What you have to do:
Please restate every line below exactly, without any pictures.

Excerpted data section start

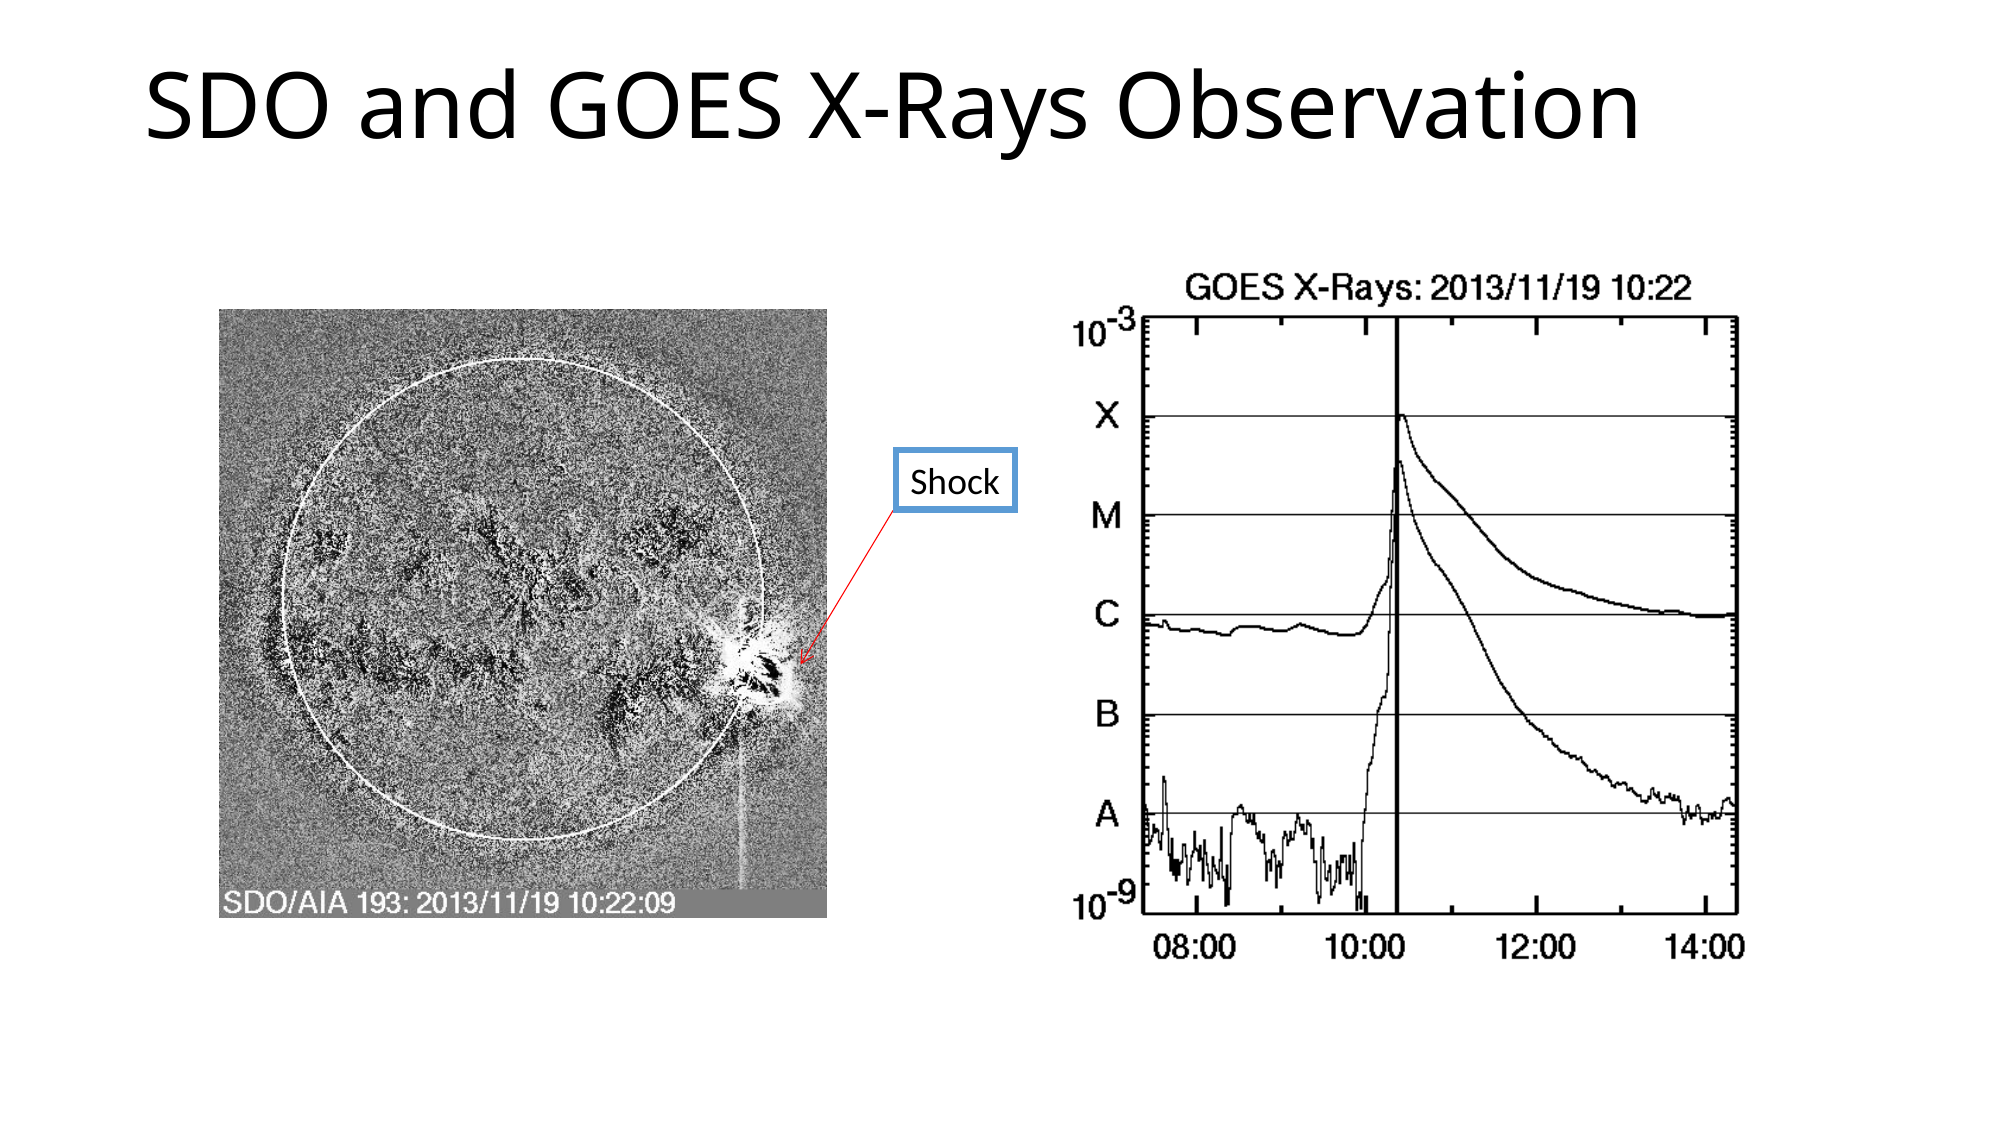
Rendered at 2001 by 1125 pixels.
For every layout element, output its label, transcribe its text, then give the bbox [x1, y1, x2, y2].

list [219, 309, 827, 918]
picture [1051, 255, 1773, 976]
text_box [800, 510, 894, 665]
text_box Shock [895, 449, 1016, 511]
title SDO and GOES X-Rays Observation [129, 0, 1855, 218]
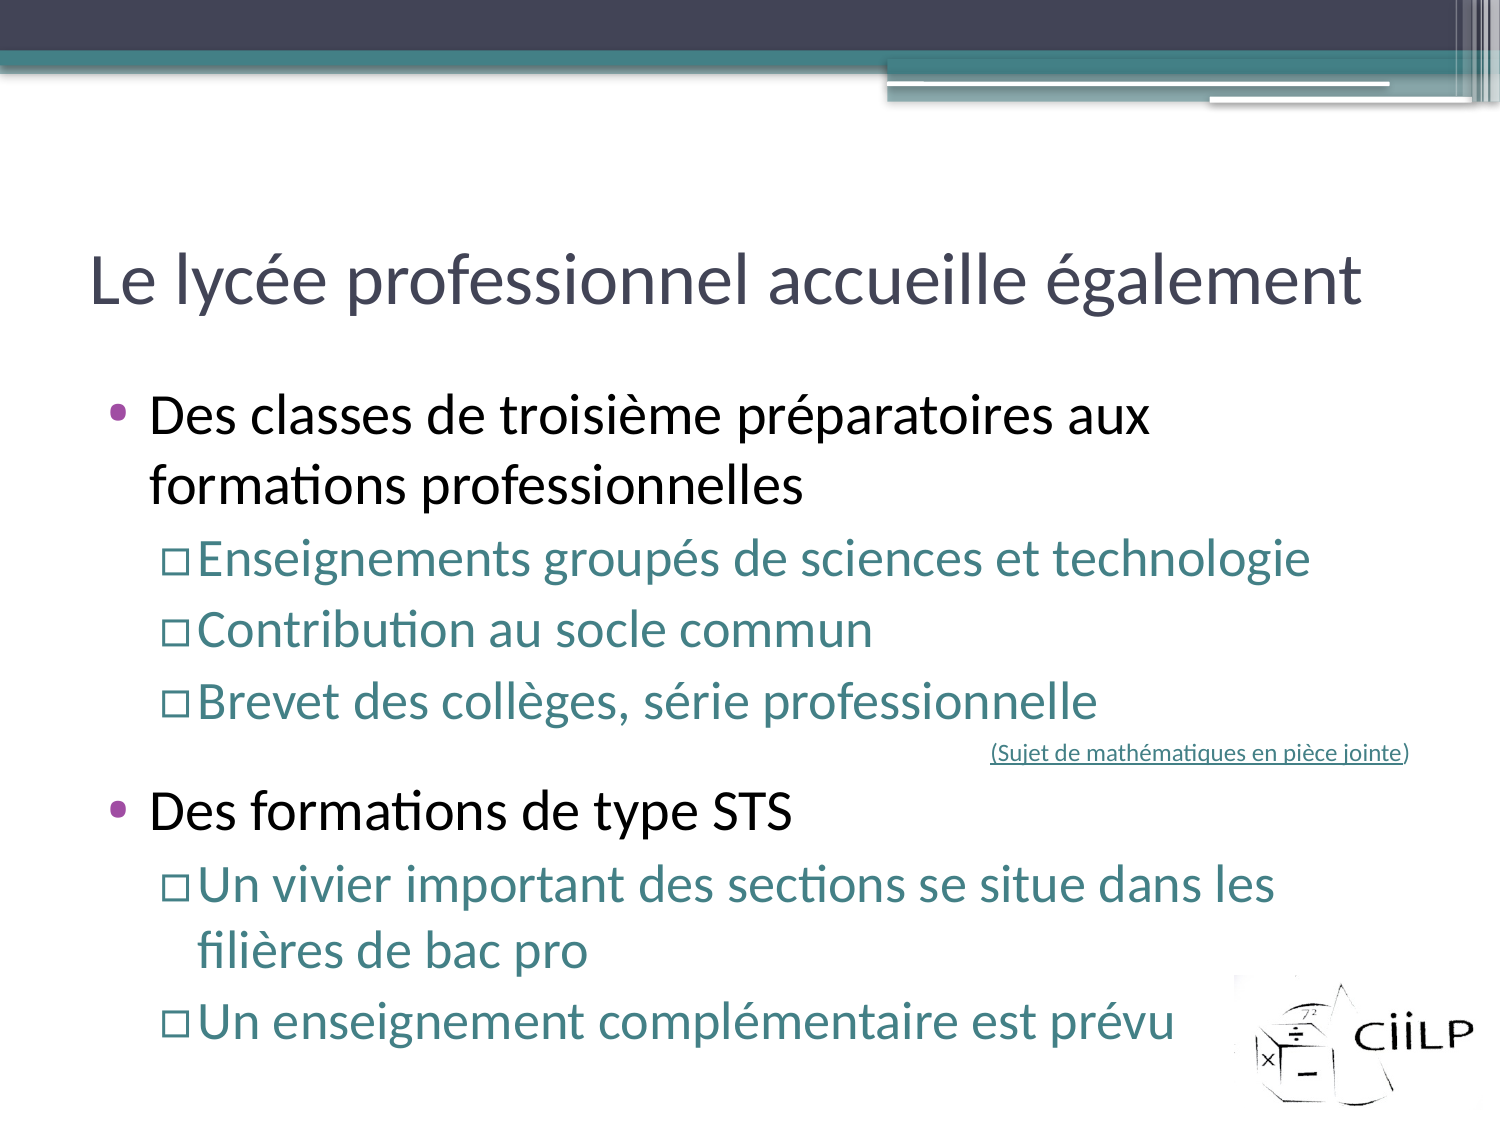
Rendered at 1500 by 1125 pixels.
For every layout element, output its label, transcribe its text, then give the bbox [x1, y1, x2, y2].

picture [1233, 975, 1483, 1110]
list Des classes de troisième préparatoires aux formations professionnelles Enseignements groupés de sciences et technologie Contribution au socle commun Brevet des collèges, série professionnelle (Sujet de mathématiques en pièce jointe) Des formations de type STS Un vivier important des sections se situe dans les filières de bac pro Un enseignement complémentaire est prévu [75, 368, 1425, 1079]
title Le lycée professionnel accueille également [75, 187, 1425, 363]
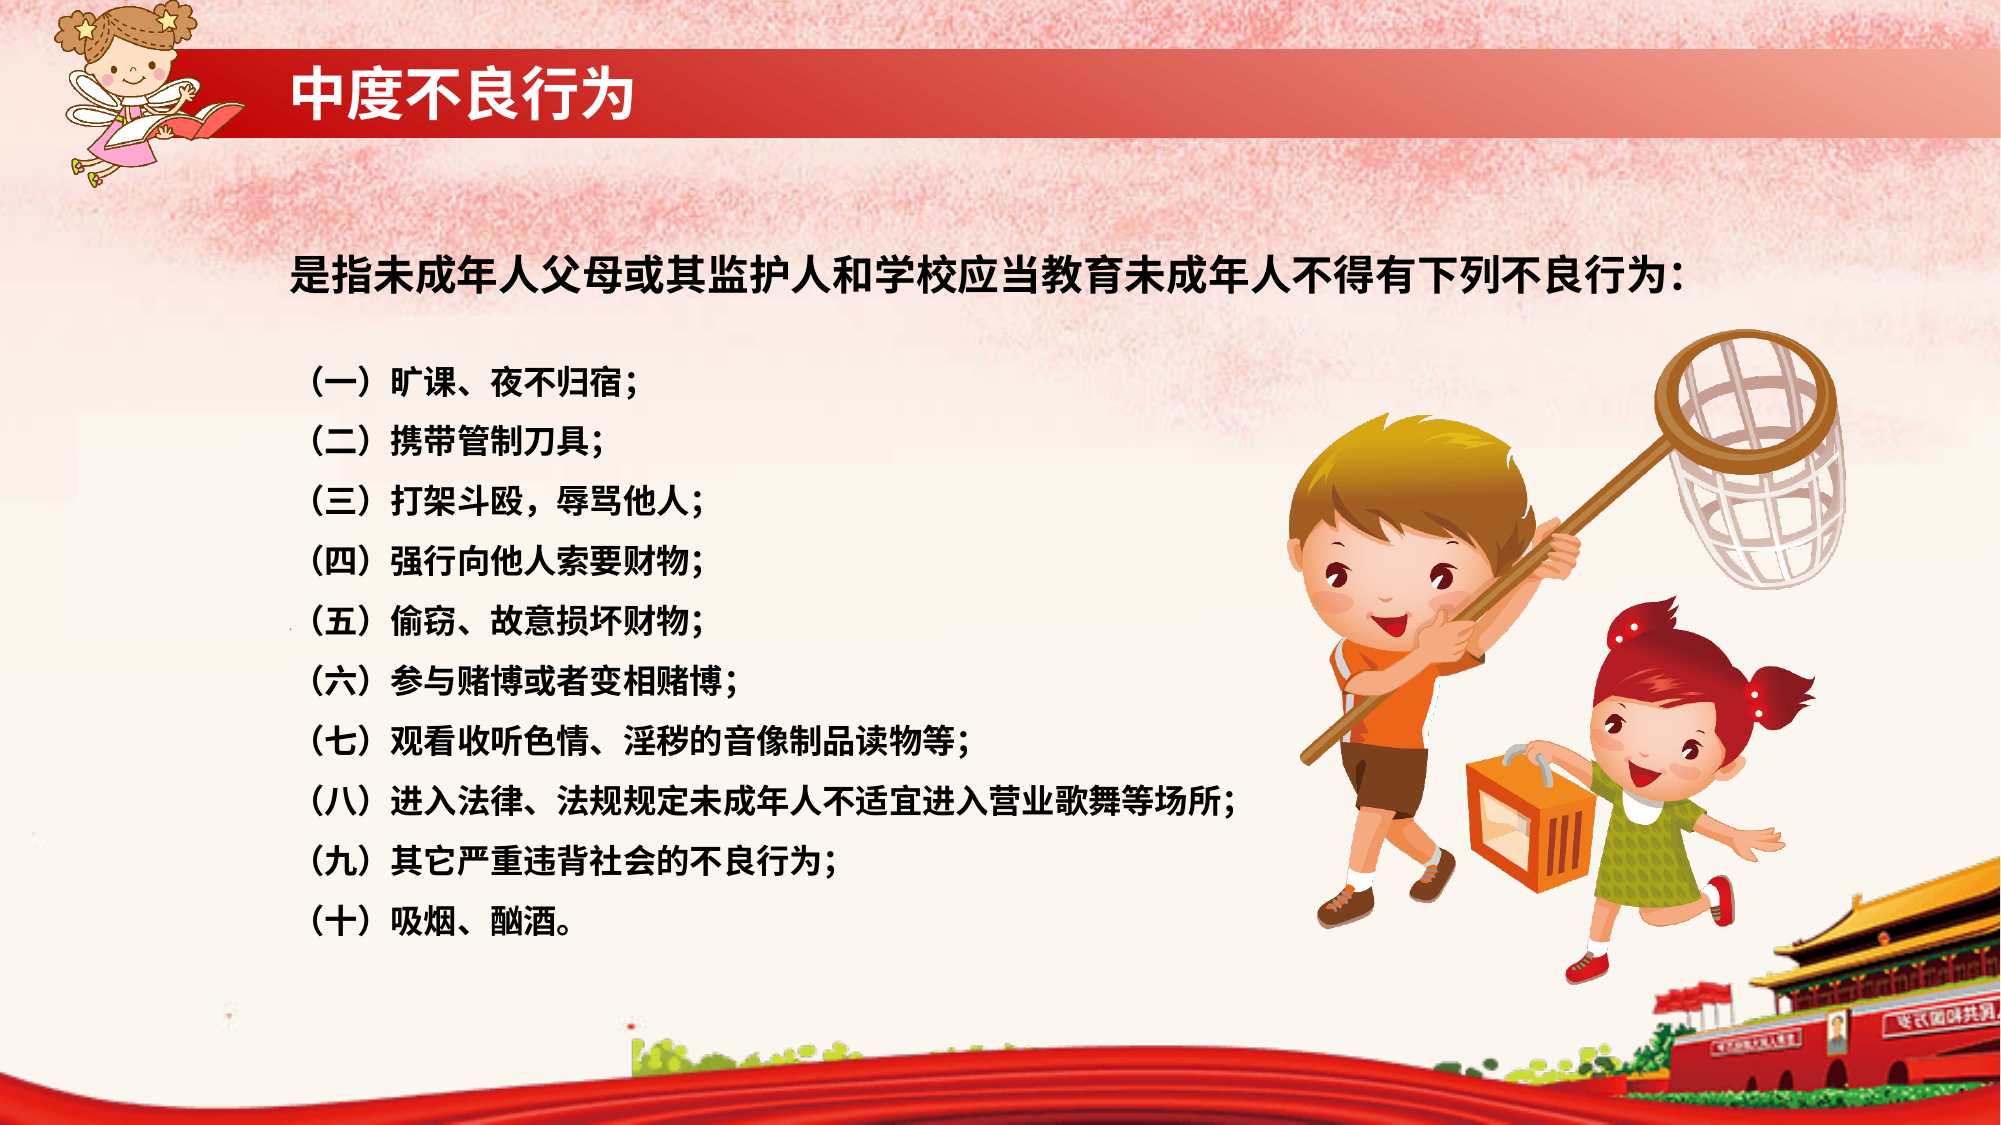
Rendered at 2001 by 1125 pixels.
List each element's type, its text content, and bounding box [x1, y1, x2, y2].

picture [0, 0, 2001, 1125]
text_box 是指未成年人父母或其监护人和学校应当教育未成年人不得有下列不良行为： [274, 178, 1763, 421]
text_box （一）旷课、夜不归宿； （二）携带管制刀具； （三）打架斗殴，辱骂他人； （四）强行向他人索要财物； （五）偷窃、故意损坏财物； （六）参与赌博或者变相赌博； （七）观看收听色情、淫秽的音像制品读物等； （八）进入法律、法规规定未成年人不适宜进入营业歌舞等场所； （九）其它严重违背社会的不良行为； （十）吸烟、酗酒。 [276, 333, 1627, 1076]
text_box 中度不良行为 [274, 50, 927, 134]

Excerpted data section end

Solution:
Rendered at 2001 by 1125 pixels.
For every layout element, output its label, transcribe its text, then give the bbox [x1, y1, x2, y2].

list [219, 309, 827, 918]
picture [1051, 255, 1773, 976]
text_box [800, 510, 894, 665]
text_box Shock [895, 449, 1016, 511]
title SDO and GOES X-Rays Observation [129, 0, 1855, 218]
Rendered at 1500 by 1125 pixels.
For every layout element, output its label, transcribe its text, then give the bbox [x1, y1, x2, y2].

picture [1233, 975, 1483, 1110]
list Des classes de troisième préparatoires aux formations professionnelles Enseignements groupés de sciences et technologie Contribution au socle commun Brevet des collèges, série professionnelle (Sujet de mathématiques en pièce jointe) Des formations de type STS Un vivier important des sections se situe dans les filières de bac pro Un enseignement complémentaire est prévu [75, 368, 1425, 1079]
title Le lycée professionnel accueille également [75, 187, 1425, 363]
Rendered at 2001 by 1125 pixels.
List each element's type, its text content, and bounding box [x1, y1, x2, y2].

picture [0, 0, 2001, 1125]
text_box 是指未成年人父母或其监护人和学校应当教育未成年人不得有下列不良行为： [274, 178, 1763, 421]
text_box （一）旷课、夜不归宿； （二）携带管制刀具； （三）打架斗殴，辱骂他人； （四）强行向他人索要财物； （五）偷窃、故意损坏财物； （六）参与赌博或者变相赌博； （七）观看收听色情、淫秽的音像制品读物等； （八）进入法律、法规规定未成年人不适宜进入营业歌舞等场所； （九）其它严重违背社会的不良行为； （十）吸烟、酗酒。 [276, 333, 1627, 1076]
text_box 中度不良行为 [274, 50, 927, 134]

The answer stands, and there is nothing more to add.